When making Turkish Delight, I wondered how the mixture would go if it was made with different flavours rather than the rosewater. so I tried this. I haven’t put the whole recipe here – refer to the Turkish Delight recipe for the jelly mixture.
Make the jelly mixture the day before and leave it to set in the fridge – the more set it is, the easier it is to cut.
1 quantity Turkish Delight however, instead of the rosewater, use 1tsp orange essence instead;
500g good quality dark chocolate for dipping.
Make up the orange jelly mixture and leave it to set in the fridge overnight.

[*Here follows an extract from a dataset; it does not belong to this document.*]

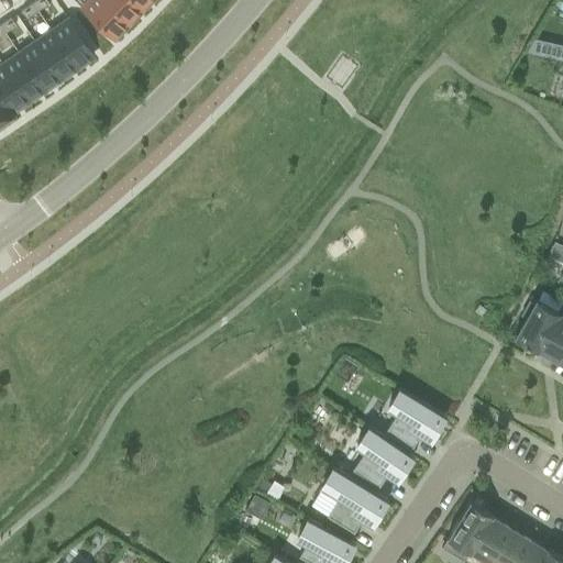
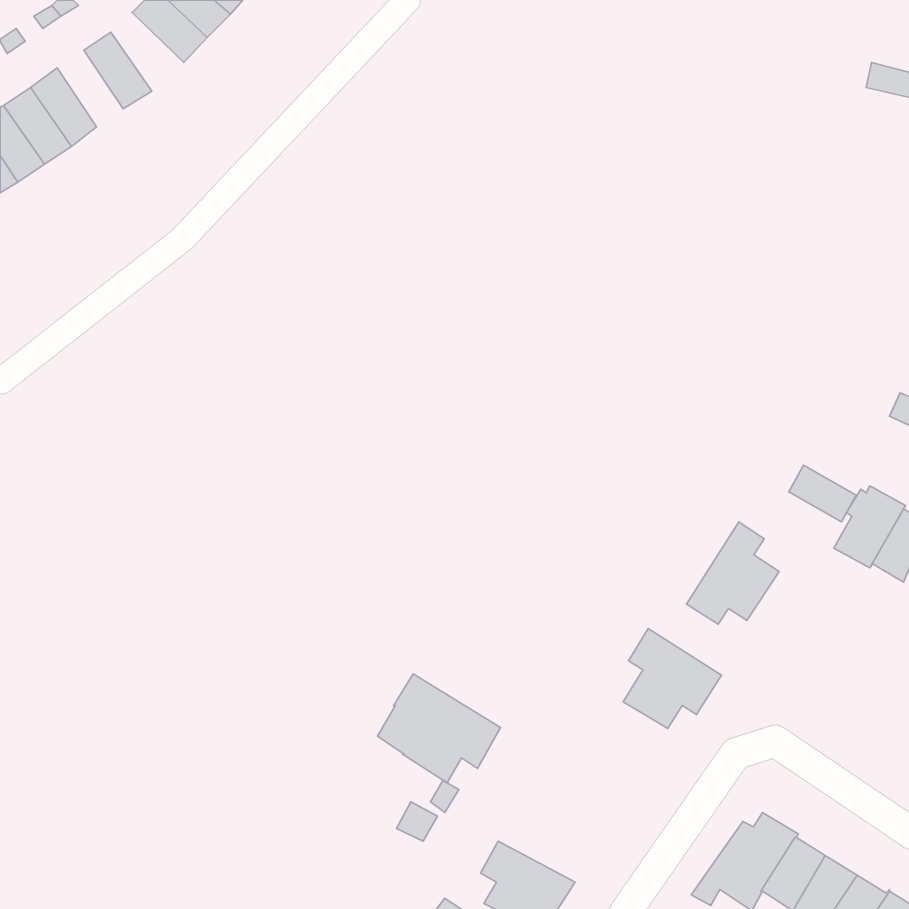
building: [37,33,78,80] -> none
building: none -> [789,465,856,522]
building: none -> [686,522,779,624]
building: [353,429,415,490] -> none
building: [312,468,388,536] -> [377,674,501,783]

Once it is set, turn out onto a cutting board that has been dusted with icing sugar. Using a fine, sharp knife (I used a fish filleting knife) cut the block into bite sized squares as below:
Set up a tray with baking paper underneath (you can reuse the paper that you used for the jelly mixture, it is only to cut down on mess for ease of cleaning up later) and a rack over the top.
Place half the dark chocolate into a heat proof jug and melt in microwave in 30 second bursts, taking out and shaking after the first two, after the third (1 and a half minutes overall) take out and mix vigorously to ensure that the chocolate is melted. Coat the chocolate and place each piece on the rack to dry. Depending on the heat and humidity it might be an hour or more until the chocolate is firmly set – as the jelly underneath is soft you will have to handle carefully.
You can put the chocolates in the fridge for a minute or so, but no longer or you will get ‘bloom’ on your chocolates.